:: Work instructions ::
Output exactly the lines below, starting with the line that has "C_semenanjung, 9: 3998 -> 3400" and going on through the line that has "2017-01-16: none -> 0.1163", both included, and no other lines.
### Information given ###
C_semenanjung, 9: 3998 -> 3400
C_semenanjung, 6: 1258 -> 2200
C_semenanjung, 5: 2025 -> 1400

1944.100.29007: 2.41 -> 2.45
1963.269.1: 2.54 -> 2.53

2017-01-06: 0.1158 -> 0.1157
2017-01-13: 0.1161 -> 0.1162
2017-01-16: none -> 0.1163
###
### Information given ###
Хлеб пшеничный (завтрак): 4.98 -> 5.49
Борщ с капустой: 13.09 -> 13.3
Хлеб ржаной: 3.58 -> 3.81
###
:: Response to this exercise ::
C_semenanjung, 9: 3998 -> 3400
C_semenanjung, 6: 1258 -> 2200
C_semenanjung, 5: 2025 -> 1400

1944.100.29007: 2.41 -> 2.45
1963.269.1: 2.54 -> 2.53

2017-01-06: 0.1158 -> 0.1157
2017-01-13: 0.1161 -> 0.1162
2017-01-16: none -> 0.1163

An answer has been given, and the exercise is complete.